The chef’s call should have grounded me, dragged me back into the rhythm of normal life—one where deadlines and paychecks mattered more than prophecies and bloodlines. But all it did was show me the distance. I could feel it widening, a canyon between who I’d been and whatever I was turning into.
A detective would analyze.
A monster would hunt.
And I didn’t know which one was winning.
The phone buzzed again—one short vibration, a text this time. You better be on your way.
I stared at it until the screen went dark. The words blurred, dissolving into static. Somewhere deep in my mind, that ever-present voice stirred, oily and patient.
The daylight rejects you. The old world has shut its doors.
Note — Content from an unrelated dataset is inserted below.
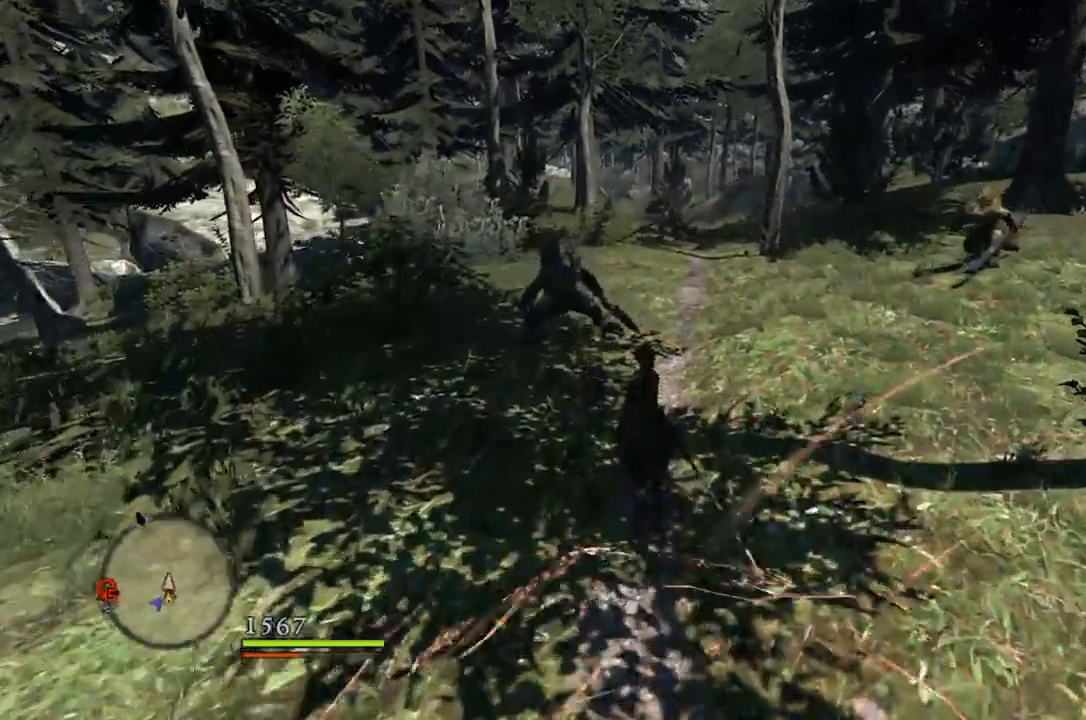
{"buttons": [], "left_stick": "center", "right_stick": "center", "events": [[250, "left_stick", "center"]]}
Why cling to ashes?
I pressed my palm over the mark, half wanting to crush it out of existence. “Because I built that world,” I whispered. “And I’m not ready to let it go.”
The voice didn’t answer. It didn’t have to. The silence that followed was worse—thick with the weight of inevitability.
I slipped the phone back into my pocket, though the gesture felt absurd. What use did I have for schedules and timecards when time itself was starting to bend around me?
The sunlight crawled further down the wall, reaching for me. I stepped back into the safety of shadow, pulse hammering, breath short. I used to live for clarity—cause and effect, evidence and motive. Now everything blurred. My instincts screamed to follow Iris, to find her, but the detective in me wanted proof, logic, something to hold onto.
Neither part of me was winning.
I pressed my back to the wall, closed my eyes, and exhaled through my teeth. The air burned going in. “She’s out there,” I said. “And I can’t burn before I find her.”
The voice purred from somewhere deep inside my skull, the sound almost approving.
Then stop pretending you’re still one of them.
I shoved away from the wall. The shadows folded around me as I started toward the narrow stair, the faint hiss of sunlight chasing at my heels.
Maybe the voice was right. Maybe there really was no going back. But I wasn’t done pretending just yet.
Not until I found Iris.
Not until I knew why my world had been rewritten in blood.